Fast forward to our trip down to Florida last week. My father-in-law called while we were in the middle of our long drive home and asked how it could possibly be so quiet. The kids were listening to a book on tape. They were super interested in it, and they were being very, very quiet. My father-in-law asked if we had a television running, and Sam said no, laughing a bit, because his wife (me) would never allow that. And I wouldn't have, because we don't need it.

There's a story I love very much about a fantastic family, the Marjorie and Gordon B. Hinckley family (the family that first introduced to me the idea of a room devoted only to books). Long before the days of televisions small enough to fit inside a car, this family would take long car trips every summer all over the state of Utah. Their mother always read to the family as they drove. On one of these drives, the mother's reading of the final chapter of Where the Red Fern Grows coincided with the family's arrival at an aunt's home in Nevada. Mr. Hinckley had to drive the car around the block several times for the family to gather themselves together and stop crying, they were so moved by the story.

I love that story. I love the image of a parent reading aloud in the car as the family drives and drives and drives.

So here's the question. Just because this technology is available, just because televisions now hang down from the ceilings of our cars, does that mean we need them? That we should use them? That we have to have them? Long ago, children would sit in the car for long car rides and just listen or read or  stare at the window and watch the world pass by. Are they incapable of that now? Or is it us, the parents, that are incapable of that level of patience? Do we want a perfectly quiet car ride, so we numb our children for hours rather than taking that opportunity to expand them? To grow their minds? Do we really think that twelve hours in a child's life is so unimportant we can fill it with nothing just to have a little peace?

These are the books on tape we listened to this vacation in order of greatest success:

Hank the Cowdog the Original Story. It's read by the author, and I cannot tell you how funny this recording is. We were all in hysterics. I thought Calvin would lose a lung, he was laughing so hard. We listened to this twice.

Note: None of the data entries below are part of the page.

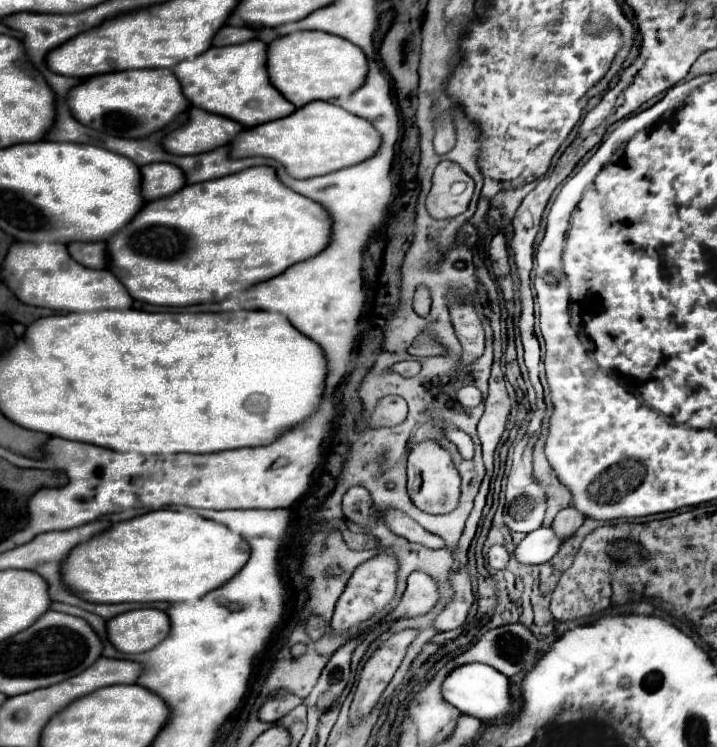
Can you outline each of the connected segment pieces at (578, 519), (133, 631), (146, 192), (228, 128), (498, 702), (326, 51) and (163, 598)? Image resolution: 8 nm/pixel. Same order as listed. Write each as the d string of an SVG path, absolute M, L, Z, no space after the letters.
M569 506L569 508L563 508L563 510L555 516L551 528L553 528L559 536L569 538L569 536L573 536L573 534L579 530L579 526L581 526L583 522L585 522L585 516L583 516L577 508Z
M155 608L123 612L107 622L109 640L125 654L139 654L161 644L171 630L169 616Z
M147 164L141 168L141 178L141 190L147 202L171 196L187 184L183 170L175 164Z
M193 106L189 122L165 136L163 148L171 154L203 154L229 144L241 130L239 122Z
M467 664L455 668L443 684L443 698L459 708L463 714L471 714L483 724L493 724L501 718L507 718L515 710L509 690L509 678L487 664Z
M293 32L269 44L269 74L297 108L315 100L337 100L359 90L367 80L367 56L345 38L327 32Z
M155 510L121 522L71 552L63 582L87 602L189 602L227 584L249 560L251 548L227 526L197 514Z

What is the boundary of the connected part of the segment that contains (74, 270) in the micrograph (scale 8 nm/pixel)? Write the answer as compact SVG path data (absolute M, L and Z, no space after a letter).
M29 242L13 244L3 262L3 280L21 302L59 312L93 312L109 308L123 310L133 304L127 288L109 270L91 270L77 264L69 256L67 246L31 246Z

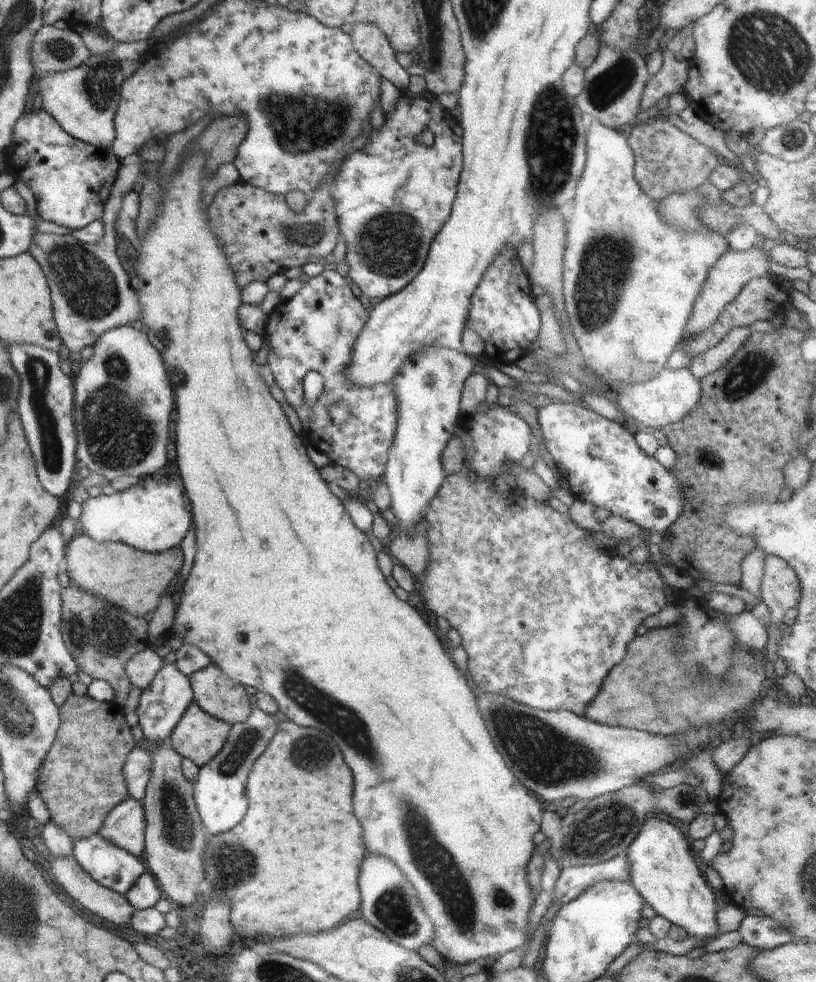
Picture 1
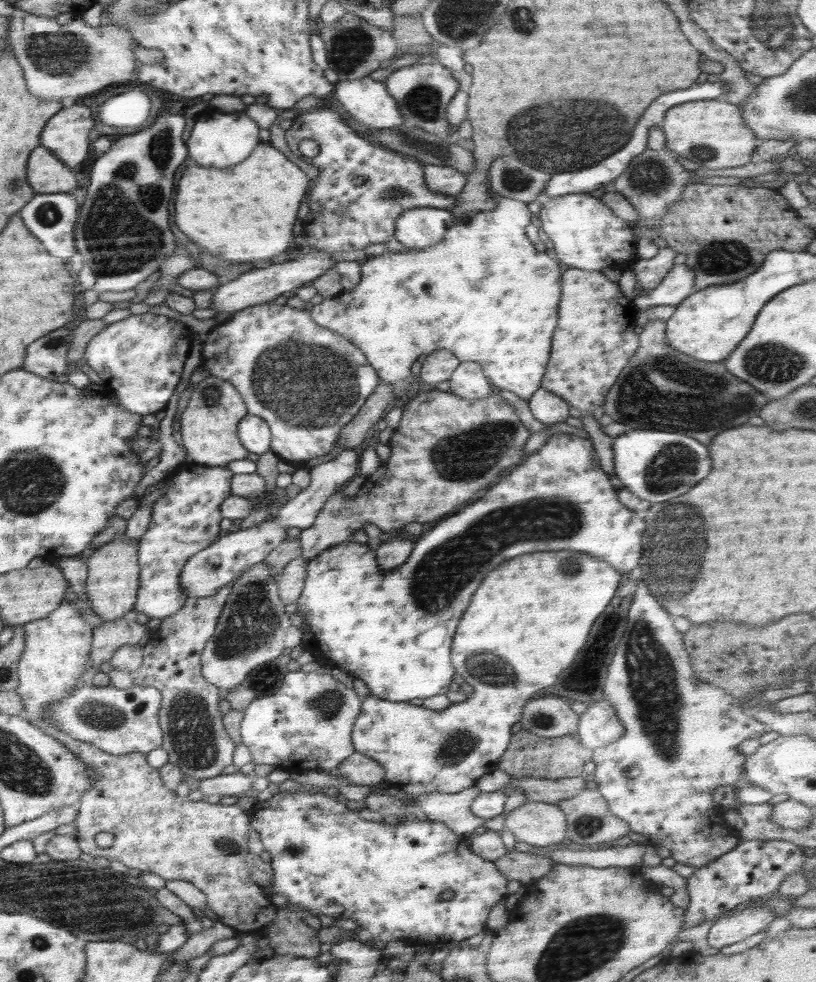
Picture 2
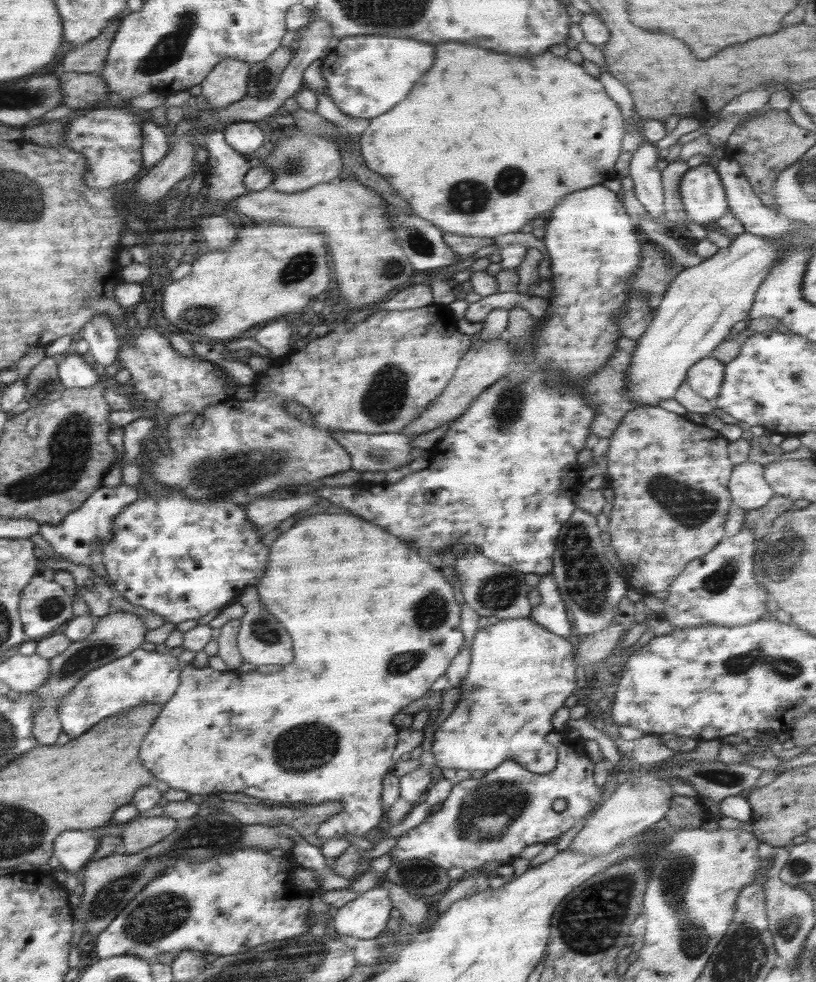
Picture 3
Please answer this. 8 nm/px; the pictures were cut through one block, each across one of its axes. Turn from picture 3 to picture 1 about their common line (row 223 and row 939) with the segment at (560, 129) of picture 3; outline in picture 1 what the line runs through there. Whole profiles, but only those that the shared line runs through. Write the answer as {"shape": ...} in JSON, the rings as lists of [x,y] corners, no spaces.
{"shape":[[[190,149],[184,151],[184,162],[180,174],[174,174],[164,184],[162,206],[160,214],[154,220],[152,228],[140,238],[140,256],[136,262],[136,292],[140,292],[140,304],[144,304],[144,316],[140,322],[148,326],[150,332],[156,336],[164,336],[168,340],[162,360],[166,366],[168,380],[176,394],[176,414],[178,414],[178,428],[176,428],[176,450],[178,458],[178,473],[182,479],[184,490],[190,496],[190,506],[194,520],[194,534],[196,534],[196,555],[192,570],[190,570],[182,586],[180,603],[174,612],[174,622],[169,629],[169,635],[179,636],[182,642],[200,648],[230,680],[244,686],[252,686],[258,692],[266,693],[277,702],[277,706],[290,721],[298,726],[318,728],[332,736],[338,748],[344,754],[344,762],[352,770],[354,776],[354,814],[364,828],[364,846],[366,852],[372,856],[384,856],[398,866],[404,878],[416,890],[422,910],[432,923],[434,936],[430,946],[454,964],[468,964],[482,960],[482,958],[499,958],[510,950],[518,950],[526,944],[528,934],[528,914],[532,908],[532,892],[526,880],[526,866],[534,853],[534,834],[540,831],[542,808],[538,798],[534,798],[508,768],[502,756],[496,752],[490,734],[478,714],[476,700],[472,688],[462,678],[458,668],[452,664],[448,654],[444,652],[438,636],[428,628],[428,624],[418,618],[418,612],[408,604],[394,596],[390,586],[386,584],[382,572],[376,564],[374,548],[370,546],[366,533],[356,528],[350,520],[350,512],[346,512],[348,505],[340,502],[326,486],[324,478],[318,474],[316,466],[310,462],[302,440],[292,430],[286,414],[282,412],[280,404],[270,394],[264,378],[254,364],[252,350],[244,342],[244,330],[238,322],[238,308],[242,306],[240,288],[236,284],[234,272],[224,256],[224,250],[210,230],[206,210],[202,206],[202,180],[204,180],[204,164],[206,154],[198,152],[192,154]]]}

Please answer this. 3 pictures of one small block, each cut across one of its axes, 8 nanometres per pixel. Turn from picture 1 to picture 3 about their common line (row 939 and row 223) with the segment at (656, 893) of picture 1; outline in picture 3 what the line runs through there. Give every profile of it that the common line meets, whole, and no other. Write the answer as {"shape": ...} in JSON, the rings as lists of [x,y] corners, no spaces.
{"shape":[[[704,163],[696,168],[690,168],[680,182],[681,202],[684,206],[687,219],[690,222],[694,222],[694,224],[711,227],[714,221],[729,212],[727,196],[724,189],[716,170],[708,164]]]}

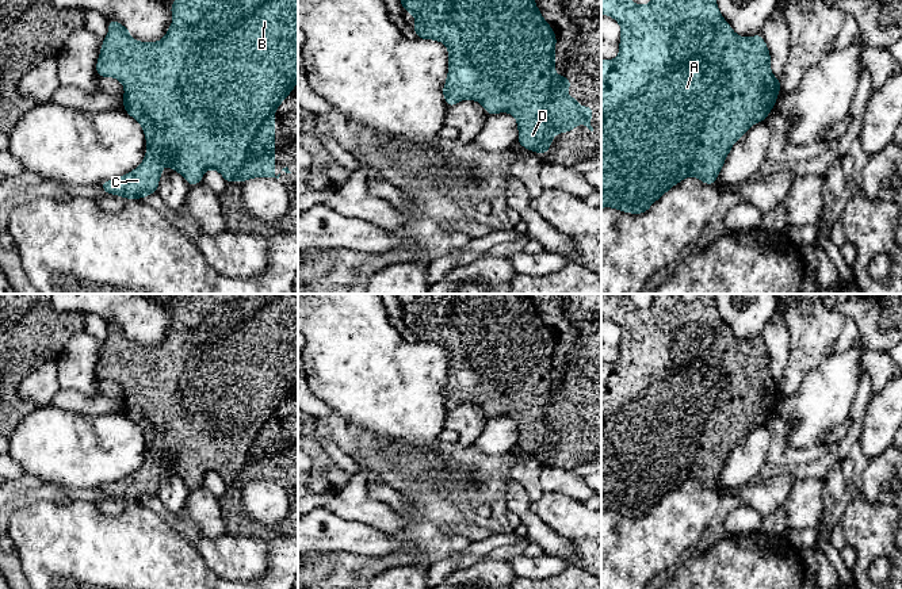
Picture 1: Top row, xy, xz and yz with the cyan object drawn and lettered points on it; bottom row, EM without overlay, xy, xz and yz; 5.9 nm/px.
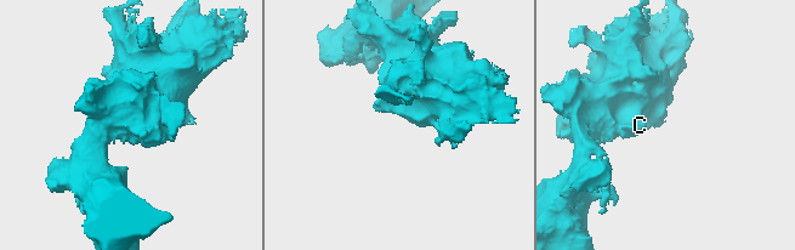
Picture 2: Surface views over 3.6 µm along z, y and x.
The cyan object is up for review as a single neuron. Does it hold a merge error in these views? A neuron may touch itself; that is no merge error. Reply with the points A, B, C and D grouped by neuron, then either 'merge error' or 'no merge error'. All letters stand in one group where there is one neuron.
groups A B C D; no merge error

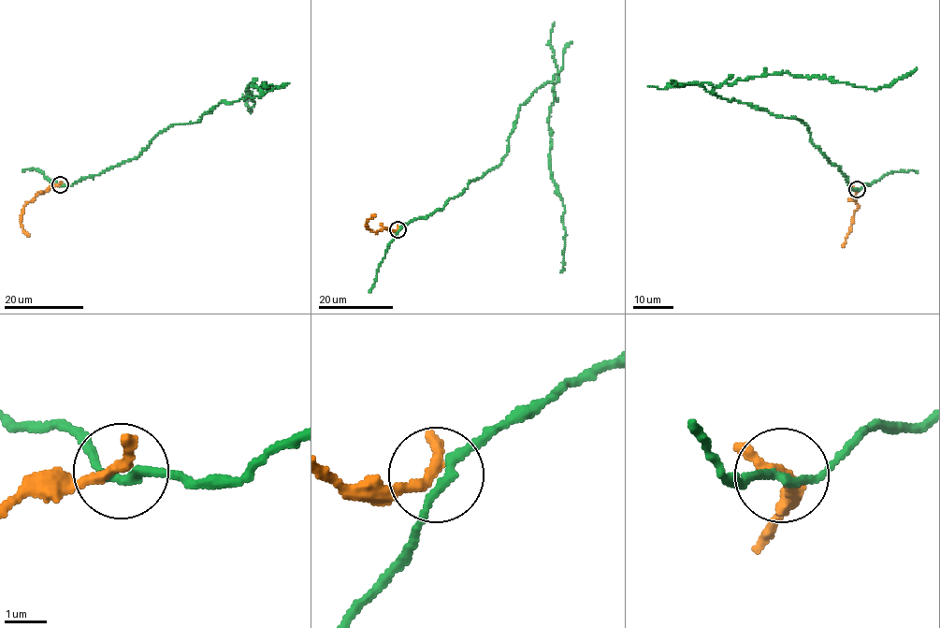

The Great Unexpected by Sharon Creech. They did not want to listen to this. They moaned and complained when I put it in, but, by golly, this is a good story and the moaning quickly turned into, "Hurry up, Mom and put in the next CD!"

The Tale of Despereaux by Kate DiCamillo. The narrator of this is incredible. His French accent is divine. This is an odd tale that I happen to love, but the audio version of this transcends the book itself.

Happy listening!!!

Below are the most recent statistics on television watching in America. Read and be horrified.

Total Use of Television Data
Average time spent watching television (U.S.)5:11 hours
Years the average person will have spent watching TV: 9 years
Family Television Statistics 
Percentage of households that possess at least one television: 99 %
Number of TV sets in the average U.S. household: 2.24
Percentage of U.S. homes with three or more TV sets: 65 %
Percentage of Americans that regularly watch television while eating dinner: 67 %
Percentage of Americans who pay for cable TV: 56 %
Number of videos rented daily in the U.S.: 6 million
Percentage of Americans who say they watch too much TV: 49 %
Child Television Statistics
Number of minutes per week that the average child watches television: 1,480
Percent of 4-6 year-olds who, when asked to choose between watching TV and spending time with their fathers, preferred television: 54 %
Hours per year the average American youth spends in school: 900 hours
Hours per year the average American youth watches television: 1,200
Number of violent acts seen on TV by age 18: 150,000
Number of 30 second TV commercials seen in a year by an average child: 16,000

1 comment:

  1. I've never commented before. But wanted to thank you for the effort you put into it. I always look forward to your recommendation for kids (and myself)! Great post. We discovered books on tape this year and have loved traveling long distances listening to them.